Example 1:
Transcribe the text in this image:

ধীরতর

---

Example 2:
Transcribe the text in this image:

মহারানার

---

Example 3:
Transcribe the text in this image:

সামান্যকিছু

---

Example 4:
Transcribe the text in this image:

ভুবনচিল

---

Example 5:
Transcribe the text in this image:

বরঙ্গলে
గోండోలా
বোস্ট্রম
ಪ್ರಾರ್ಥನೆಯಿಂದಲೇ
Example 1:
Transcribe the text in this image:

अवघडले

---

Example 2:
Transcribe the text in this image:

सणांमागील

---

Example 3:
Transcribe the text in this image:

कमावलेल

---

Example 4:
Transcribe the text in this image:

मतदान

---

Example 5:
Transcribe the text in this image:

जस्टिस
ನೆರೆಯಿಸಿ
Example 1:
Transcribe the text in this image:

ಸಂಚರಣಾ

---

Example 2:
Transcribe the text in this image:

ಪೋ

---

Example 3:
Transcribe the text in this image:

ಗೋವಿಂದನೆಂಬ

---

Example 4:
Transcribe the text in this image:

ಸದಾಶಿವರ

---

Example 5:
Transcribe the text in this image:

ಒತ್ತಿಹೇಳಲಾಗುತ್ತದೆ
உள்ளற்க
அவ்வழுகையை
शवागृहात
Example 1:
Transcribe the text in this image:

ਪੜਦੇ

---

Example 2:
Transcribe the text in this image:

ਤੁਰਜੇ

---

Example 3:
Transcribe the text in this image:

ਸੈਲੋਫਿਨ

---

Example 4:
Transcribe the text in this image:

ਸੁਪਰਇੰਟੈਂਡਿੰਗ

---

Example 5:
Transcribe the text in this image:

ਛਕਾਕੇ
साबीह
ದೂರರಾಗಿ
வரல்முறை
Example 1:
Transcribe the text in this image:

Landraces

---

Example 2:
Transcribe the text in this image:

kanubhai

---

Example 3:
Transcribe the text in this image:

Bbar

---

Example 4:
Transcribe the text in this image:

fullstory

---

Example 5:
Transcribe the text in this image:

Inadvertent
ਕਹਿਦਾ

########

Work required:
Revise the records above so that "Transcribe" becomes "Copy" wherever it occurs, leaving every other part of them unaltered.

The completed task:
Example 1:
Copy the text in this image:

ধীরতর

---

Example 2:
Copy the text in this image:

মহারানার

---

Example 3:
Copy the text in this image:

সামান্যকিছু

---

Example 4:
Copy the text in this image:

ভুবনচিল

---

Example 5:
Copy the text in this image:

বরঙ্গলে
గోండోలా
বোস্ট্রম
ಪ್ರಾರ್ಥನೆಯಿಂದಲೇ
Example 1:
Copy the text in this image:

अवघडले

---

Example 2:
Copy the text in this image:

सणांमागील

---

Example 3:
Copy the text in this image:

कमावलेल

---

Example 4:
Copy the text in this image:

मतदान

---

Example 5:
Copy the text in this image:

जस्टिस
ನೆರೆಯಿಸಿ
Example 1:
Copy the text in this image:

ಸಂಚರಣಾ

---

Example 2:
Copy the text in this image:

ಪೋ

---

Example 3:
Copy the text in this image:

ಗೋವಿಂದನೆಂಬ

---

Example 4:
Copy the text in this image:

ಸದಾಶಿವರ

---

Example 5:
Copy the text in this image:

ಒತ್ತಿಹೇಳಲಾಗುತ್ತದೆ
உள்ளற்க
அவ்வழுகையை
शवागृहात
Example 1:
Copy the text in this image:

ਪੜਦੇ

---

Example 2:
Copy the text in this image:

ਤੁਰਜੇ

---

Example 3:
Copy the text in this image:

ਸੈਲੋਫਿਨ

---

Example 4:
Copy the text in this image:

ਸੁਪਰਇੰਟੈਂਡਿੰਗ

---

Example 5:
Copy the text in this image:

ਛਕਾਕੇ
साबीह
ದೂರರಾಗಿ
வரல்முறை
Example 1:
Copy the text in this image:

Landraces

---

Example 2:
Copy the text in this image:

kanubhai

---

Example 3:
Copy the text in this image:

Bbar

---

Example 4:
Copy the text in this image:

fullstory

---

Example 5:
Copy the text in this image:

Inadvertent
ਕਹਿਦਾ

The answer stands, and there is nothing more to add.